Suara teriakan pilu dari kamar mandi sebelah membuatku merasa takut. Ceklek! Aku membuka pintu dan segera lari menuju Aulia, Nafisah, Kharisa, dan Sher.
Tadi, kami memutuskan naik angkot, karena tak ada taksi lewat. Di angkot, hape Nafisah berbunyi terus. Padahal setelah dicek tidak ada telepon atau pesan yang masuk, tidak juga alarm. Saat angkot berbelok ke tempat pengisian bensin, kami berlima turun. Dan kau pasti tahu apa yang terjadi selanjutnya? Ya, ke toilet! Teriakan pilu tadi, kudengar saat aku di toilet. Asalnya dari kamar mandi di sebelahku.
Aku merasa lega karena sudah bebas dari suara teriakan pilu yang konyol itu. Kalau aku memikirkannya, pasti imajinasiku melesat jauh. Hiiiy.
“Haai! Gimana, nih? Ada kabar yang paling update tentang hape Nafisah enggak?” tanyaku.
“Belum. Sekarang malah diiringi getaran. Padahal, Nafisah enggak pernah mengaktifkan getaran kalau ada panggilan masuk,” jawab Kharisa.
“Terus, ada enggak nama penelepon atau pengirim SMS?”
Pandangan mata Nafisah yang semula menatap hape, kini beralih kepadaku. “Enggak ada,” jawabnya.
Drrrt! Hape Nafisah kembali bergetar, disusul ringtone lagu. Nafisah menatap hapenya, kemudian jarinya mengeklik layar. Nafisah agak menjauh dari kami berempat.
Beberapa menit kemudian, Nafisah kembali bergabung dengan kami. Bibirnya maju beberapa senti, mukanya ditekuk.
“Naf, kamu kenapa?” serbu Sher.
“Tadi, yang nelepon itu bundaku. Sekarang, Bunda dan Ayah pergi ke luar kota, membesuk Nenek. Kunci rumah dibawa Bunda,” jelas Nafisah.
“Yaah …!”
Rencananya, kami akan ke rumah Nafisah. Kalau kunci rumah dibawa bundanya, kami tak bisa masuk rumah. Gimana, dong?

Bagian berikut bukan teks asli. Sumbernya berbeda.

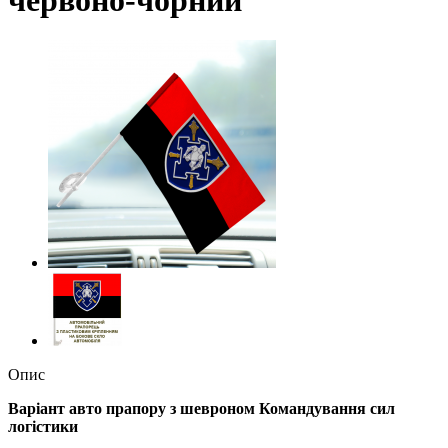
Опис
Варіант авто прапору з шевроном Командування сил
логістики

“Kita bisa menginap di apartemen keluargaku. Mau enggak? Kebetulan dekat dari sini,” usul Nafisah.
Ucapan Nafisah membuat kami tersenyum.
“Naf, berarti yang tadi nelepon kamu berkali-kali, Bunda kamu?” Aulia membuka topik pembicaraan baru.
“Oh, iya. Aku baru inget. Pas tadi aku tanyakan, Bunda baru satu kali menelepon,” sahut Nafisah.
“Haah?!”
***
“Naf, kamar kamu di lantai berapa?”
Klik! Nafisah memencet tombol yang ada di pinggir lift. “Hmm … di lantai tiga belas,” jawab Nafisah.

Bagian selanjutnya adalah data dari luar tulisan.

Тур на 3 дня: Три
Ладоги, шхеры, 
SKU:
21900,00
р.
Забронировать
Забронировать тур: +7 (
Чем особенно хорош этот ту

Kami semua ber-ooh panjang.
Tak lama, pintu lift terbuka. Aku, Aulia, Nafisah, Kharisa, dan Sher langsung masuk. Untung saja lift kosong, jadi tidak berdesakan.
Sreeet! Pintu lift tertutup. Aku memencet angka 13. Lift naik sangat cepat.

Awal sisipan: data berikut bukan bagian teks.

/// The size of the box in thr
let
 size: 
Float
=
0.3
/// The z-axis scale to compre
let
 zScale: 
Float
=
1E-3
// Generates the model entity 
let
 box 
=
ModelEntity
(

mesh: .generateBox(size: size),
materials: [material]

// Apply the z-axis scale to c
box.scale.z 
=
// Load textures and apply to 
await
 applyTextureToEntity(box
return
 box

“Aaaa …!” semua menjerit, gemanya memenuhi lift. Kami berlima sampai terduduk karena pusing. Tepat saat kami duduk, lift kembali normal. Namun, lampu lift mati. Spontan, kami saling berpegangan tangan. Keringat dingin bercucuran dari pelipisku.
Ini benar-benar gelap, batinku.
Lampu menyala lagi. Namun, kali ini lampu lift redup, tidak seterang tadi.
“Kagome ... kagome … kago no naka …,” terdengar suara nyanyian Aulia.
Bersamaan dengan itu, lampu kembali mati.
“Aulia, di ruangan gelap ini kamu masih sempat bernyanyi lagu seram itu? Konyol!” seruku kesal.
“Enggak, ih. Siapa lagi yang nyanyi,” jawab Aulia.
Saat Aulia menjawab, suara nyanyian itu masih terdengar, bahkan lebih keras lagi. Anehnya, suara itu mirip suara Aulia. Terdengar napas terengah-engah setelah nyanyian itu selesai. Lampu kembali menyala. Sekarang, sinar lampu benar-benar terang.
Tok! Tok! Tok! Terdengar ketukan sebanyak tiga kali. Kami berlima berdiri, lalu melihat sekeliling.